Add contextual links from two or three existing posts to the page you have improved. Then, once you are confident the content changes are solid, request indexing through the URL Inspection Tool to trigger a fresh look.
Understand What Happens After You Submit for Validation
If you have tried to fix "Crawled - currently not indexed" before and clicked "Validate Fix" in GSC, you may have seen the validation come back as failed. This is one of the more demoralizing experiences in SEO, and it usually means the underlying content issue was not fully resolved before the re-crawl happened. The detailed process for working through repeated validation failures is covered in this guide on fixing validation failed in Google Search Console.
How Long Should You Wait Before Acting
For "Discovered - Currently Not Indexed," give a new post at least one to two weeks before taking action.

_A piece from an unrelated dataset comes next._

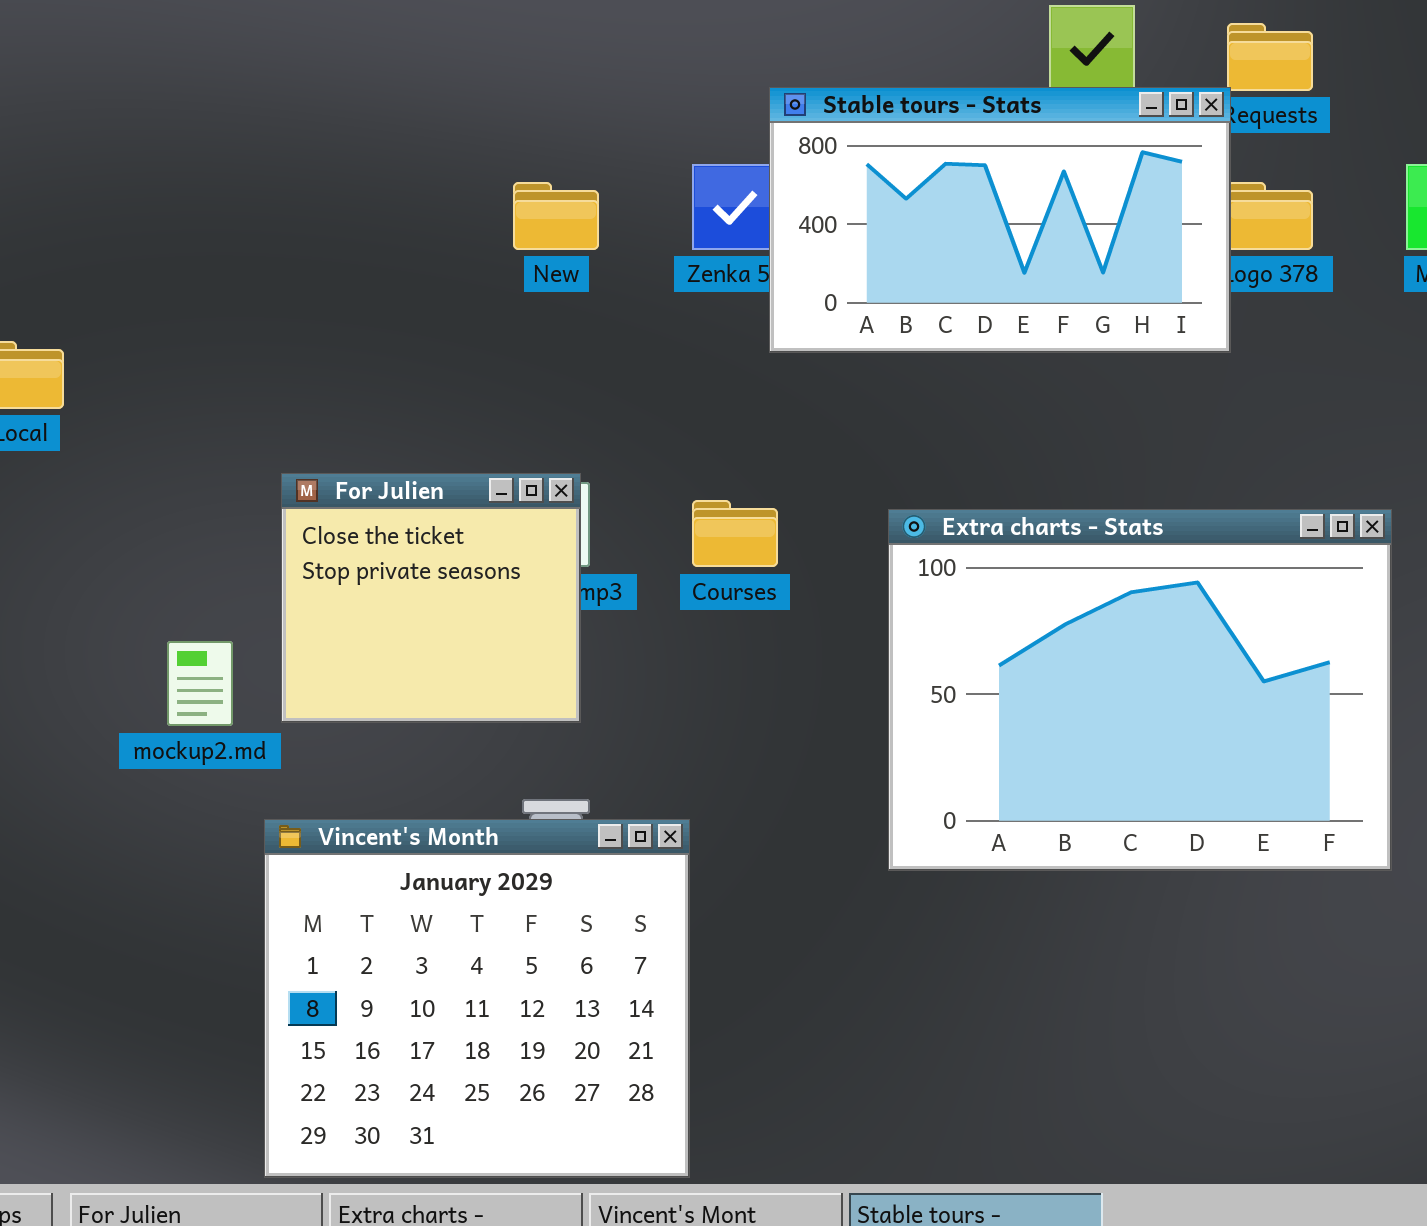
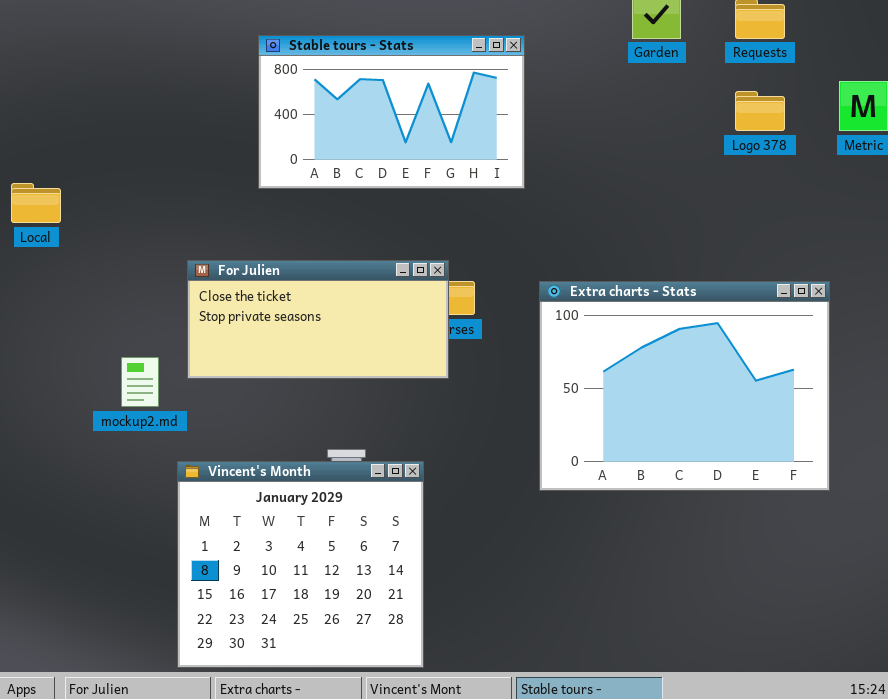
Stable tours - Stats: [769,87,1231,353] -> [258,35,525,189], moved
For Julien: [281,473,581,723] -> [187,260,449,379], resized

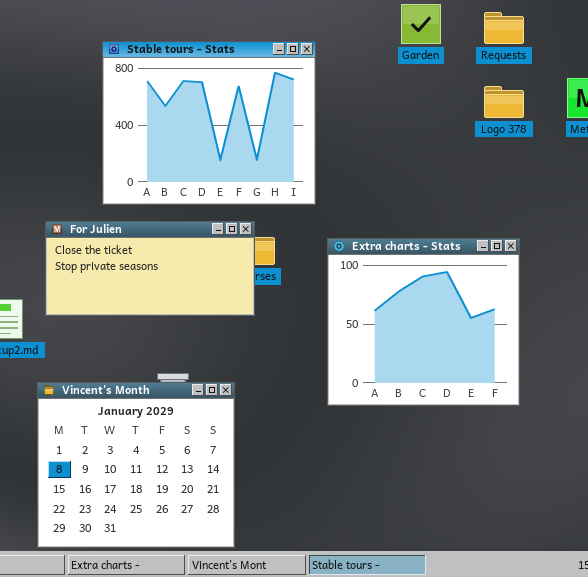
Stable tours - Stats: [258,35,525,189] -> [102,41,316,205], resized
Extra charts - Stats: [539,281,830,491] -> [327,238,520,406], resized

If there is still no movement after that, the internal linking and robots.txt checks are where to start.
For "Crawled - Currently Not Indexed," the timeline is less about waiting and more about whether the content is genuinely ready. If Google visited and did not index, the clock starts on content improvement, not patience. Once you have made meaningful changes, give it a few days for those changes to be fully live before triggering a re-crawl.
For both statuses, avoid the habit of requesting indexing repeatedly in short windows. It does not speed things up and can create messy data in your GSC reports. Make the fix, wait for it to settle, then request the crawl once.
What These Statuses Tell You About Your Site's Health
Beyond the individual page fixes, both statuses are useful diagnostic signals for your site overall.
If you have a large number of pages stuck in "Discovered" status, it is often a sign that your crawl budget is being spread thin, either because the site has too many low-value pages, or because Googlebot has not yet built up a strong crawl frequency for your domain. Cleaning up low-value pages, improving internal linking across the site, and publishing consistently all help build the kind of crawl history that gets new pages visited faster.
If you have a large number of pages stuck in "Crawled - currently not indexed," it is a signal that content quality is a site-wide issue, not just a post-by-post problem. Google is visiting and consistently deciding the content does not meet the bar. In that situation, the fix is not to publish more content. It is to raise the quality standard of everything you publish going forward and to revisit the posts that have already been filtered out.
Both of these patterns are common on blogs that are in early growth phases. They are not permanent conditions. They respond to the right fixes applied consistently over time. If you are also dealing with broader indexing questions beyond these two specific statuses, this post on why your Blogger website is not indexed on Google covers the full picture of what can hold a blog back from appearing in search results.
Finally
The difference between "Discovered - currently not indexed" and "Crawled - currently not indexed" is not just a label difference. It is a signal difference. One tells you Google has not visited yet. The other tells you Google visited and was not impressed enough to stay.
Getting clear on which one you are dealing with before you start applying fixes saves you a lot of time and frustration. Match the fix to the actual problem, give your changes time to settle, and use Search Console as the feedback loop it is designed to be.
If you are working through the "Discovered" status, your priority is crawl signals: internal links, sitemap health, and robots.txt. If you are working through the "Crawled" status, your priority is content quality: depth, specificity, and genuine value. Both are solvable. They just need different approaches.
Keep monitoring your Pages report in Search Console regularly. The patterns you see there are Google giving you direct feedback about your site. Learning to read that feedback accurately is one of the most useful SEO skills you can develop as a blogger.